Separating the subquery into a separate $wpdb->get_col() seems like an OK move to me. It'd be even better if we could use this opportunity to wrap a layer of caching around the search. Do you happen to have any benchmarks related to the performance improvements you've mentioned?

I think we have sufficient test coverage for this kind of change. I can't think of a situation where the suggested change would break something that wouldn't be detected by the tests we've already got.

#11 @DJPaul
4 months ago

Before I move this out the 3.0 milestone for inactivity, this path actually looks pretty close, and there's previous agreement from two of the team. It is very unfortunate there are no benchmarks, but if this is meant to be an improvement, we can add it to 3.0 but will be unable to promote any kind of performance number for the specific improvement.

As far as the patch looks, we need to wrap the new query parts in $wpdb->prepare(), I think.

@boonebgorges Is the new query not being cached a blocker? If so, how long should it be cached for, and when should the cache be cleared? It seems to me at a glance that we'd have to clear said cache every time the users table is written to -- which we can't do, when that table is running as a WP global table. Which makes me question the benefit of caching it.

Last edited 4 months ago by DJPaul (previous) (diff)

#12 @boonebgorges
4 months ago

No, caching is not a blocker.

It seems to me at a glance that we'd have to clear said cache every time the users table is written to -- which we can't do, when that table is running as a WP global table.

The general strategy here in WP is to hash the cache key with an incrementor, and then to expire caches by bumping the incrementor, which would happen on events like wp_insert_user() and wp_update_user().
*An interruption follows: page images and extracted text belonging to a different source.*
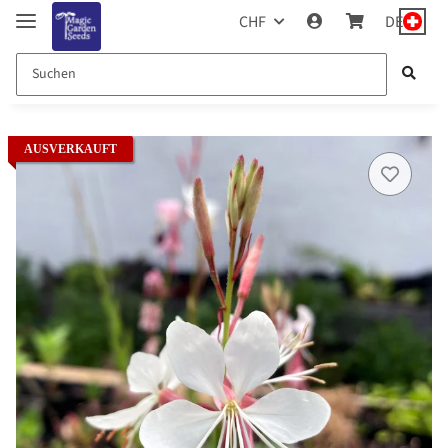
CHF
DE
AUSVERKAUFT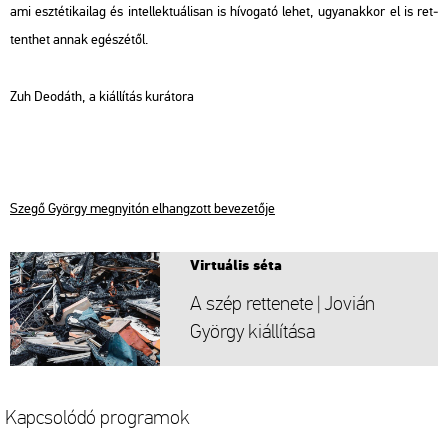
ami esz­té­ti­ka­i­lag és in­tel­lek­tu­á­li­san is hí­vo­ga­tó lehet, ugyan­ak­kor el is ret­
tent­het annak egé­szé­től.
Zuh Deo­dáth, a ki­ál­lí­tás ku­rá­to­ra
Szegő György meg­nyi­tón el­hang­zott be­ve­ze­tő­je
Vir­tu­á­lis séta
A szép ret­te­ne­te | Jo­vi­án
György ki­ál­lí­tá­sa
Kap­cso­ló­dó prog­ra­mok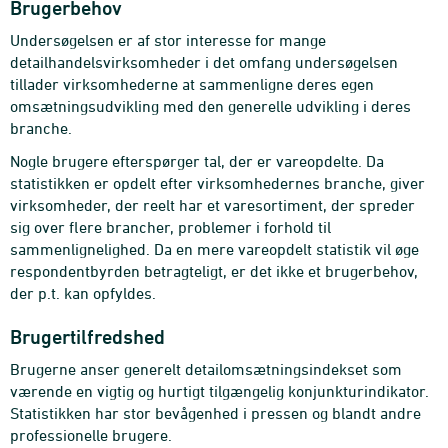
Brugerbehov
Undersøgelsen er af stor interesse for mange
detailhandelsvirksomheder i det omfang undersøgelsen
tillader virksomhederne at sammenligne deres egen
omsætningsudvikling med den generelle udvikling i deres
branche.
Nogle brugere efterspørger tal, der er vareopdelte. Da
statistikken er opdelt efter virksomhedernes branche, giver
virksomheder, der reelt har et varesortiment, der spreder
sig over flere brancher, problemer i forhold til
sammenlignelighed. Da en mere vareopdelt statistik vil øge
respondentbyrden betragteligt, er det ikke et brugerbehov,
der p.t. kan opfyldes.
Brugertilfredshed
Brugerne anser generelt detailomsætningsindekset som
værende en vigtig og hurtigt tilgængelig konjunkturindikator.
Statistikken har stor bevågenhed i pressen og blandt andre
professionelle brugere.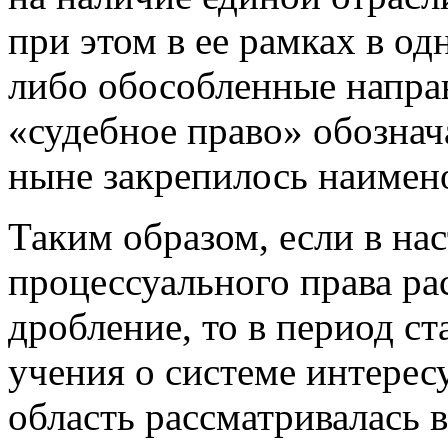
при этом в ее рамках в о
либо обособленные направ
«судебное право» обознач
ныне закрепилось наимено
Таким образом, если в на
процессуального права ра
дробление, то в период с
учения о системе интерес
область рассматривалась в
But, while WP already does this for term and comment queries, and for some post queries, it doesn't have a last_changed incrementor for 'users'. See https://core.trac.wordpress.org/ticket/40613. I don't see a strong argument that BP should be handling this, so I agree that caching is not feasible at the moment.

#13 @DJPaul
3 months ago

  • Owner set to DJPaul
  • Status changed from new to assigned

OK, next week I'll drop the patch in (probably without the caching addition, due to time).

#14 @djpaul
3 months ago

  • Resolution set to fixed
  • Status changed from assigned to closed

In 11886:

Members, search: split user matching into seperate query.

Removing the subquery decreases the amount of rows MySQL needs to look at in the bp_activity table.
In the future, if we or WordPress add a user cache incrementor, we could cache this query.

Fixes #7442

Props brandonliles, r-a-y, boonebgorges

Note: See TracTickets for help on using tickets.